- **WHAT IS BEING ASKED**:
Report how many lines in the listing below contain the string "Dell". Give only the number.

- **DATASET RECORDS**:
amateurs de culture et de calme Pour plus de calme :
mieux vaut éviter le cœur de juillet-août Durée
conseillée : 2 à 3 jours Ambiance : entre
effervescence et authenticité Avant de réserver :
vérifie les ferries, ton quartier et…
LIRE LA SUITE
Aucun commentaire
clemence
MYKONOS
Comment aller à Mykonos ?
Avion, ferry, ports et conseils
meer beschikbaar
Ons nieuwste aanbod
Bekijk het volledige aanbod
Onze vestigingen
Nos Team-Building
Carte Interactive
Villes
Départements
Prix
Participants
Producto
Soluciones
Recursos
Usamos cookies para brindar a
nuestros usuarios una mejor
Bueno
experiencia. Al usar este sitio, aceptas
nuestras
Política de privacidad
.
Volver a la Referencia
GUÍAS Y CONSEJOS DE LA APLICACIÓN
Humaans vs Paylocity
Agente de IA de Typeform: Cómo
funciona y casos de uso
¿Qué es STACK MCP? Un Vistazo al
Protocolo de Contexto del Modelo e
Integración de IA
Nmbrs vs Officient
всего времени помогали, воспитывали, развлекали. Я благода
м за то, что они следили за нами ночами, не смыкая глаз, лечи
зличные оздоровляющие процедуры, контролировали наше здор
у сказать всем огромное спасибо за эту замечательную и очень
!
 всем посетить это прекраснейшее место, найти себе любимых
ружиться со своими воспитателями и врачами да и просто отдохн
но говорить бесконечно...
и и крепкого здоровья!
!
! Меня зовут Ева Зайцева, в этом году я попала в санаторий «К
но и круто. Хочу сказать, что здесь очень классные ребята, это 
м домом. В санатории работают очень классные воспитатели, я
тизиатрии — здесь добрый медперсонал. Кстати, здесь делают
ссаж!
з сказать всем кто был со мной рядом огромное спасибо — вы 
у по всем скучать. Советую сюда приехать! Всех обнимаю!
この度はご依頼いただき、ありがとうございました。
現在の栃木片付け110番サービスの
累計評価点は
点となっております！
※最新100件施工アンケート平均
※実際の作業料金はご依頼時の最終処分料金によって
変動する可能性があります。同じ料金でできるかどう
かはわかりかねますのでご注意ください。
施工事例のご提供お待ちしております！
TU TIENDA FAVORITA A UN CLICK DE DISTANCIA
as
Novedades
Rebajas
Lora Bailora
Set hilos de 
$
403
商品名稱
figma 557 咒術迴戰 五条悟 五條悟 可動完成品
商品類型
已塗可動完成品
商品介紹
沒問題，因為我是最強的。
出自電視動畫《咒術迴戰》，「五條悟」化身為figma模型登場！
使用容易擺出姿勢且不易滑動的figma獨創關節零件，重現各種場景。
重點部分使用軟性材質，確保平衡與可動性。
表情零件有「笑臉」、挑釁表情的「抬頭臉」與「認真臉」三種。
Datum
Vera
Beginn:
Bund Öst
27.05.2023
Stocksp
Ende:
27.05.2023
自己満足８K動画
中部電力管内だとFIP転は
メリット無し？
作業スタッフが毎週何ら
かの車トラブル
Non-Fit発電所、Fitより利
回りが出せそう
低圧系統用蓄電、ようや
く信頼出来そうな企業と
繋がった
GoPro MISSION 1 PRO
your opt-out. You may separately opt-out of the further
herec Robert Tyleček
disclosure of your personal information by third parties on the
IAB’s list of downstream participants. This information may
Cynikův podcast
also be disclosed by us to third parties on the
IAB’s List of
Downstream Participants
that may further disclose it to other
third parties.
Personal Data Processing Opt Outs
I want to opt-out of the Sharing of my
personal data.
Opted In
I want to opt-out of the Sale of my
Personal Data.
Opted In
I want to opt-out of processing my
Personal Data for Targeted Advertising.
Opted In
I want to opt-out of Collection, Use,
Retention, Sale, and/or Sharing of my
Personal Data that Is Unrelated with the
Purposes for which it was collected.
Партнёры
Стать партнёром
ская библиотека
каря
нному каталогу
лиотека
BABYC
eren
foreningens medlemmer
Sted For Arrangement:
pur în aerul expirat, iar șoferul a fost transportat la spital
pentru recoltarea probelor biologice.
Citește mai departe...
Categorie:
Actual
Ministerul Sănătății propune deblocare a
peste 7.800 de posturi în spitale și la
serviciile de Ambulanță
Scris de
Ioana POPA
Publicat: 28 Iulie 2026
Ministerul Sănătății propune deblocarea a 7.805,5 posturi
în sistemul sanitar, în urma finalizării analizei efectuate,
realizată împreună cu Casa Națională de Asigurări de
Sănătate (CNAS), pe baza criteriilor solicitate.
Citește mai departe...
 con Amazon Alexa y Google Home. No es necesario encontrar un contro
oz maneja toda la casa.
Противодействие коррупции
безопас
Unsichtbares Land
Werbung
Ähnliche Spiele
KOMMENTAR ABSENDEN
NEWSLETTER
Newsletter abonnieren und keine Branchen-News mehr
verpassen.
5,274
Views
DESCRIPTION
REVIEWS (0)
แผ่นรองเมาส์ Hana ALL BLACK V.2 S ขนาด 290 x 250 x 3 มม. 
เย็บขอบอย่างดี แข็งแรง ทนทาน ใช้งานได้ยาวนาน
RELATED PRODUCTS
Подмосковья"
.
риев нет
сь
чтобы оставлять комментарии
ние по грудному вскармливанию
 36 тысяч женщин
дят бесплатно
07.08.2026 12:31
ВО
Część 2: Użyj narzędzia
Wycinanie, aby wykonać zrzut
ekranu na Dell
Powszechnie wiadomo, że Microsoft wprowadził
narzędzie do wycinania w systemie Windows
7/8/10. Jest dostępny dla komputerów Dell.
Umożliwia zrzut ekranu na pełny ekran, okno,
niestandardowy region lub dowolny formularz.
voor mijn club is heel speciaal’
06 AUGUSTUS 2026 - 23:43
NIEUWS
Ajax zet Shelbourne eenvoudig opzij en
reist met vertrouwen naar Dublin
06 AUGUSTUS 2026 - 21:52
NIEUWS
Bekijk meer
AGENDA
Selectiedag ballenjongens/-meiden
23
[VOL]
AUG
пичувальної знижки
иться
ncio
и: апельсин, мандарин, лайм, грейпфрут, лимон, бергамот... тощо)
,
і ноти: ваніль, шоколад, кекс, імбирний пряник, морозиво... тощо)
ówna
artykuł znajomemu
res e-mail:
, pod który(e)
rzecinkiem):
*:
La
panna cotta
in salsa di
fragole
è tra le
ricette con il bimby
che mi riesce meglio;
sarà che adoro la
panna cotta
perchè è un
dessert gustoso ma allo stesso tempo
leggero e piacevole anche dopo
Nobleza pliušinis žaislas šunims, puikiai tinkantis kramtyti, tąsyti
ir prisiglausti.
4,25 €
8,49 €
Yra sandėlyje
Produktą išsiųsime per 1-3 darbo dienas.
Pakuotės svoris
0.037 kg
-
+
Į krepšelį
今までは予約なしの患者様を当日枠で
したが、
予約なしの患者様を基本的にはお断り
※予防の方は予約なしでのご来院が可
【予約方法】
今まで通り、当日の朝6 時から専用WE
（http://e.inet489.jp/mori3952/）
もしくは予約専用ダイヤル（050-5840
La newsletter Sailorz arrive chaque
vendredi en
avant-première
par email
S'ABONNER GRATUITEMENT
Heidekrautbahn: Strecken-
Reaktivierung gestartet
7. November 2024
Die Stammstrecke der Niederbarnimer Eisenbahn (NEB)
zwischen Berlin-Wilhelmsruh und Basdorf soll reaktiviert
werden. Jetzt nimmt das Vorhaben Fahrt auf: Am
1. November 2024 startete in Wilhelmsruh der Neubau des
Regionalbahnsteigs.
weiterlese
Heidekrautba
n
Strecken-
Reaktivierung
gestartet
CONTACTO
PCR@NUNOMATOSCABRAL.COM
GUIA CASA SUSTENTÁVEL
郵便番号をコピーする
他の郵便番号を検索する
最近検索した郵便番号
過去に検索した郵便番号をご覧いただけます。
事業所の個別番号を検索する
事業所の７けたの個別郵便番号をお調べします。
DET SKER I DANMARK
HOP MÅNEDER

- **WRITTEN ANSWER**:
2